3.2.1In dit geding vordert GOM, voor zover in cassatie van belang, een verklaring voor recht dat zij niet gehouden is tot betaling van pensioenpremies die VBG tot het moment van de overgang van de onderneming verschuldigd is geworden. BPF vordert in reconventie, voor zover in cassatie van belang, onder meer betaling van achterstallige, door VBG nog verschuldigde pensioenpremies ten bedrage van € 1.922.065,86 in hoofdsom, te vermeerderen met rente. BPF heeft haar vordering gebaseerd op de art. 7:663 en 7:664 BW betreffende de overgang van rechten en verplichtingen die voortvloeien uit de arbeidsovereenkomst bij de overgang van een onderneming.

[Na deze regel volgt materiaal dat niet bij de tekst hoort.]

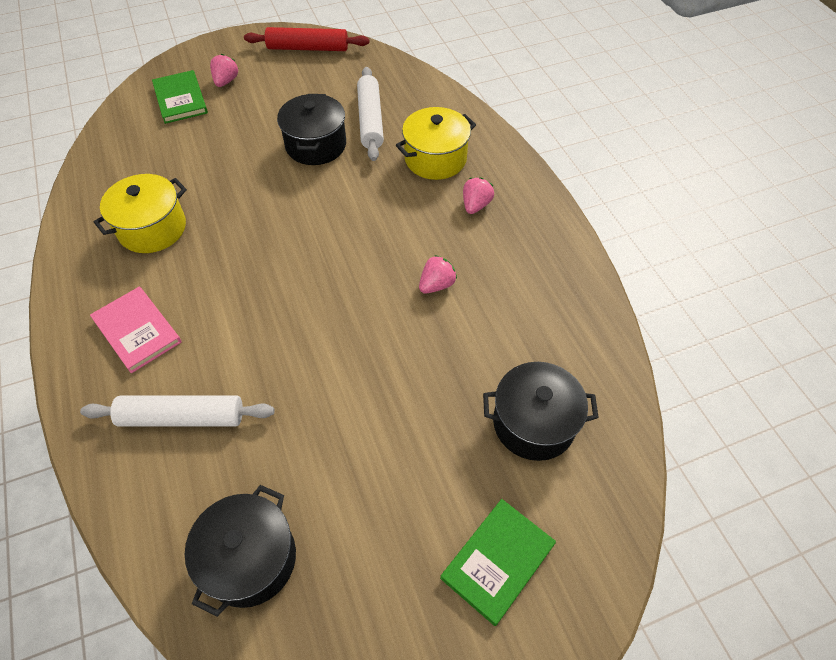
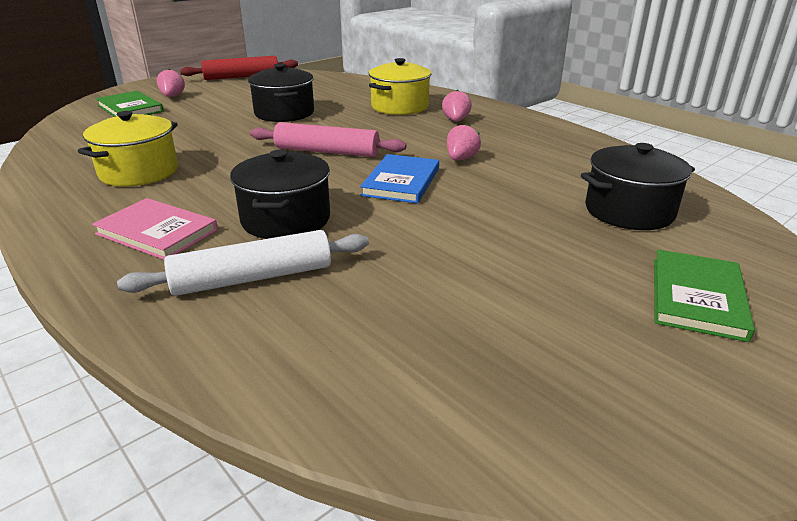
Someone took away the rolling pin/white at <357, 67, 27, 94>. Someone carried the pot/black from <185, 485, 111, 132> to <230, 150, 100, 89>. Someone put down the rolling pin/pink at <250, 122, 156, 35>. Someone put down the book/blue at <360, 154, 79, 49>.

3.2.2De rechtbank heeft bij tussenvonnis van 12 juni 2013 beslist dat de door GOM gevorderde verklaring voor recht zal worden afgewezen en een comparitie gelast ter bespreking van onder meer de omvang van de vordering van BPF. De rechtbank heeft tegen dit vonnis tussentijds hoger beroep opengesteld. Het hof heeft het tussenvonnis bekrachtigd en de zaak teruggewezen naar de rechtbank ter verdere behandeling en beslissing. Het hof heeft van zijn arrest tussentijds beroep in cassatie opengesteld.

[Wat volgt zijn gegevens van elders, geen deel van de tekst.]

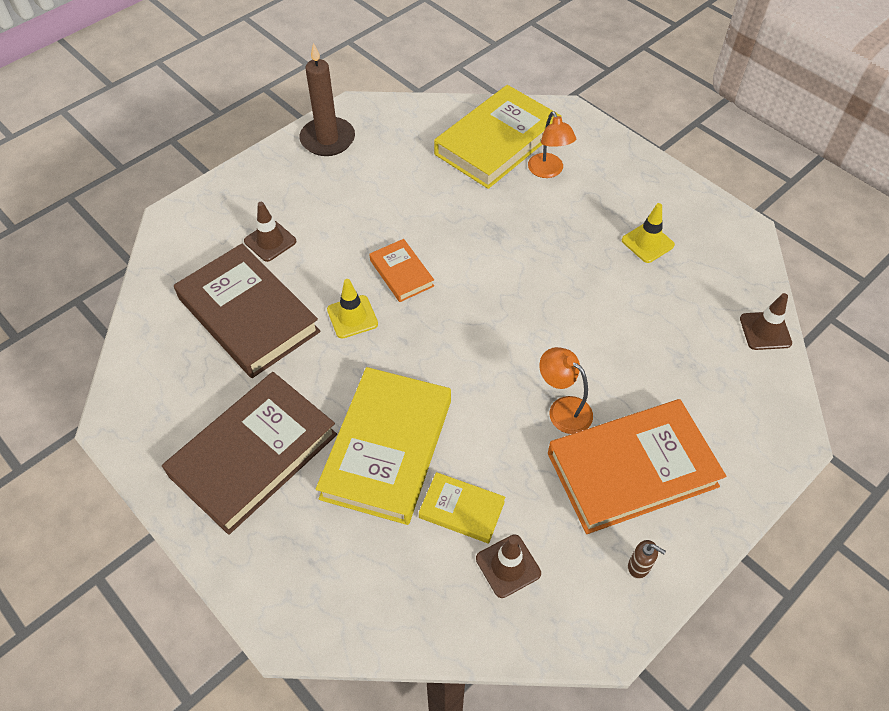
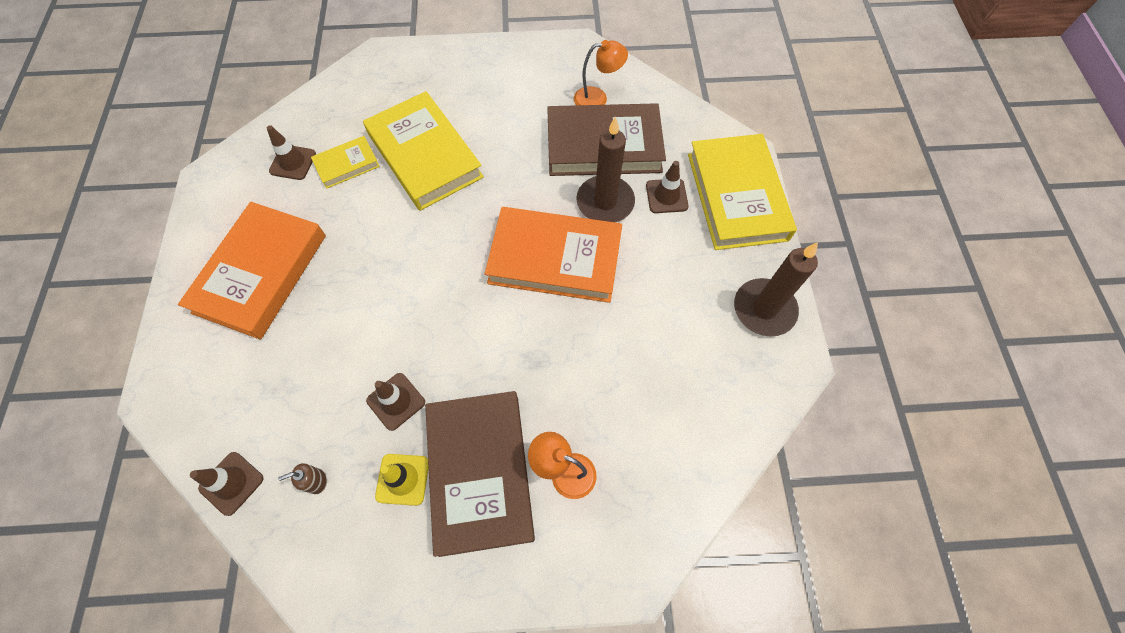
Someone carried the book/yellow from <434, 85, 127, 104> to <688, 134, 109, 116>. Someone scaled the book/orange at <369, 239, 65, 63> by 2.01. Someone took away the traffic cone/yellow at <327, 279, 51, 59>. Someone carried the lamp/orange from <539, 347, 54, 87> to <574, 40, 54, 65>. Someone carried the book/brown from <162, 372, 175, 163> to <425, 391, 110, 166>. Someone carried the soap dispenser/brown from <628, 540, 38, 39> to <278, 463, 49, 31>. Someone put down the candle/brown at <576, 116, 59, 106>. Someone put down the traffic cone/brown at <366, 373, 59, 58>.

3.2.3Het hof heeft, voor zover in cassatie van belang, overwogen dat het in dit geding de volgende vragen dient te beantwoorden:
1. Behoort een op de Wet Bpf 2000 gebaseerd pensioen tot de rechten en verplichtingen die voortvloeien uit de arbeidsovereenkomst als bedoeld in art. 7:663 BW?

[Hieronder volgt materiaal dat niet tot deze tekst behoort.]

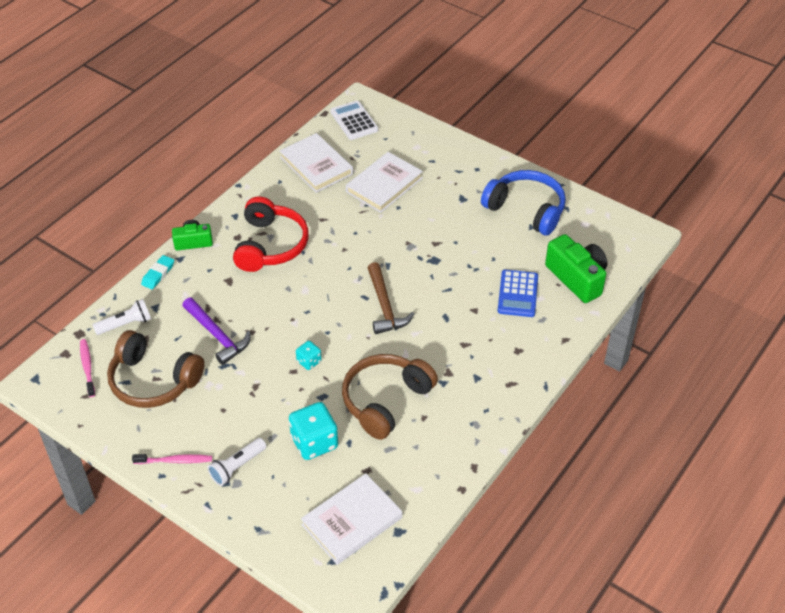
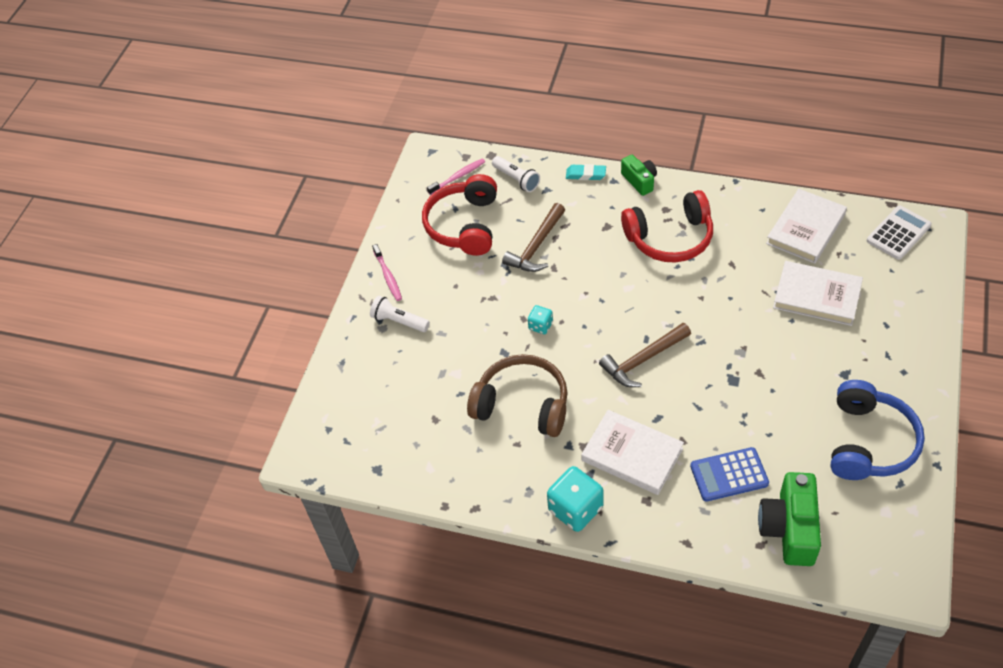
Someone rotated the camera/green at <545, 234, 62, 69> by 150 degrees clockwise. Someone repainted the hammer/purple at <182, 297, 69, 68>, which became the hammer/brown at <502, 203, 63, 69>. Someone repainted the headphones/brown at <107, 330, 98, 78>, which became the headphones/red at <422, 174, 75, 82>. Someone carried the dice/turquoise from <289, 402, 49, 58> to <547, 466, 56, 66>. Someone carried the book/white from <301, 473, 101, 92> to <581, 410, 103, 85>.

2. Zo ja, gaat op grond van art. 7:663 BW de verplichting van VBG tot betaling van de vóór de overgang van de onderneming onbetaald gelaten pensioenpremies (voor de werknemers die van VBG in dienst van GOM zijn gegaan) over op GOM?
3. Indien de vragen 1 en 2 bevestigend worden beantwoord: heeft BPF op grond van art. 7:663 BW een zelfstandig vorderingsrecht jegens GOM?
(rov. 5.7)
Het hof heeft deze vragen alledrie bevestigend beantwoord.